**Task brief:** Rewrite every line of the entries below, replacing "common name" with "vernacular name" and keeping everything else unchanged.

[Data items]
* Start *
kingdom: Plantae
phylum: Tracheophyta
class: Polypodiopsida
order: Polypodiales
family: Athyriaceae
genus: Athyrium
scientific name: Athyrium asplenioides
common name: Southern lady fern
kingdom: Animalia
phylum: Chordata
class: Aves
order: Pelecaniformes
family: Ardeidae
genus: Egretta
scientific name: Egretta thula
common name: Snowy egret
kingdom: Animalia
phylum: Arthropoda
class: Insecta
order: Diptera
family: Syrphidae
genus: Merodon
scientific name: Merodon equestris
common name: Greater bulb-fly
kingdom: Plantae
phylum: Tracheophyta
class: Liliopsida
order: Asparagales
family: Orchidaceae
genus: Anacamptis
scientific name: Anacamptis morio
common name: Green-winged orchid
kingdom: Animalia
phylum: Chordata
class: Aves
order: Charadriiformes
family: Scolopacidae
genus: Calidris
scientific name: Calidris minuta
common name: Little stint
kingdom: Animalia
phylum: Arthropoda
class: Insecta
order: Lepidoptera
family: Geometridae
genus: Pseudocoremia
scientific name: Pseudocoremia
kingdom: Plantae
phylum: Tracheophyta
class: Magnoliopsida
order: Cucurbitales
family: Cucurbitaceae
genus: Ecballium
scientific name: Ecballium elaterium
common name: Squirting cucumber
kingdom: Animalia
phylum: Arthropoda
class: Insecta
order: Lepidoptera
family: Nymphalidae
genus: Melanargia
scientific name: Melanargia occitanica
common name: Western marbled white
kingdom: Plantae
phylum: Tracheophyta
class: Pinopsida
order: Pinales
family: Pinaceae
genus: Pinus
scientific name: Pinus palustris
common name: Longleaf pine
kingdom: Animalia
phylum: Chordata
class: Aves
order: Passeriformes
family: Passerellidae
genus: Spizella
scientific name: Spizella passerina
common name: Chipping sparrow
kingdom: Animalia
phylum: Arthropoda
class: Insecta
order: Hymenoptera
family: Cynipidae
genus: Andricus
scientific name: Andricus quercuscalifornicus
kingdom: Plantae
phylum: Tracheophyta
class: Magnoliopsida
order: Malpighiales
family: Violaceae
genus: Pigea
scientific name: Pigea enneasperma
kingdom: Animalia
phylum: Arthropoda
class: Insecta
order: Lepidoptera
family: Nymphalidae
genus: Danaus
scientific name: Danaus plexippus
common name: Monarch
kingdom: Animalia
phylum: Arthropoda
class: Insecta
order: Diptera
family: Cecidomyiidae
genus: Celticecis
* End *
**Answer to this task:**
kingdom: Plantae
phylum: Tracheophyta
class: Polypodiopsida
order: Polypodiales
family: Athyriaceae
genus: Athyrium
scientific name: Athyrium asplenioides
vernacular name: Southern lady fern
kingdom: Animalia
phylum: Chordata
class: Aves
order: Pelecaniformes
family: Ardeidae
genus: Egretta
scientific name: Egretta thula
vernacular name: Snowy egret
kingdom: Animalia
phylum: Arthropoda
class: Insecta
order: Diptera
family: Syrphidae
genus: Merodon
scientific name: Merodon equestris
vernacular name: Greater bulb-fly
kingdom: Plantae
phylum: Tracheophyta
class: Liliopsida
order: Asparagales
family: Orchidaceae
genus: Anacamptis
scientific name: Anacamptis morio
vernacular name: Green-winged orchid
kingdom: Animalia
phylum: Chordata
class: Aves
order: Charadriiformes
family: Scolopacidae
genus: Calidris
scientific name: Calidris minuta
vernacular name: Little stint
kingdom: Animalia
phylum: Arthropoda
class: Insecta
order: Lepidoptera
family: Geometridae
genus: Pseudocoremia
scientific name: Pseudocoremia
kingdom: Plantae
phylum: Tracheophyta
class: Magnoliopsida
order: Cucurbitales
family: Cucurbitaceae
genus: Ecballium
scientific name: Ecballium elaterium
vernacular name: Squirting cucumber
kingdom: Animalia
phylum: Arthropoda
class: Insecta
order: Lepidoptera
family: Nymphalidae
genus: Melanargia
scientific name: Melanargia occitanica
vernacular name: Western marbled white
kingdom: Plantae
phylum: Tracheophyta
class: Pinopsida
order: Pinales
family: Pinaceae
genus: Pinus
scientific name: Pinus palustris
vernacular name: Longleaf pine
kingdom: Animalia
phylum: Chordata
class: Aves
order: Passeriformes
family: Passerellidae
genus: Spizella
scientific name: Spizella passerina
vernacular name: Chipping sparrow
kingdom: Animalia
phylum: Arthropoda
class: Insecta
order: Hymenoptera
family: Cynipidae
genus: Andricus
scientific name: Andricus quercuscalifornicus
kingdom: Plantae
phylum: Tracheophyta
class: Magnoliopsida
order: Malpighiales
family: Violaceae
genus: Pigea
scientific name: Pigea enneasperma
kingdom: Animalia
phylum: Arthropoda
class: Insecta
order: Lepidoptera
family: Nymphalidae
genus: Danaus
scientific name: Danaus plexippus
vernacular name: Monarch
kingdom: Animalia
phylum: Arthropoda
class: Insecta
order: Diptera
family: Cecidomyiidae
genus: Celticecis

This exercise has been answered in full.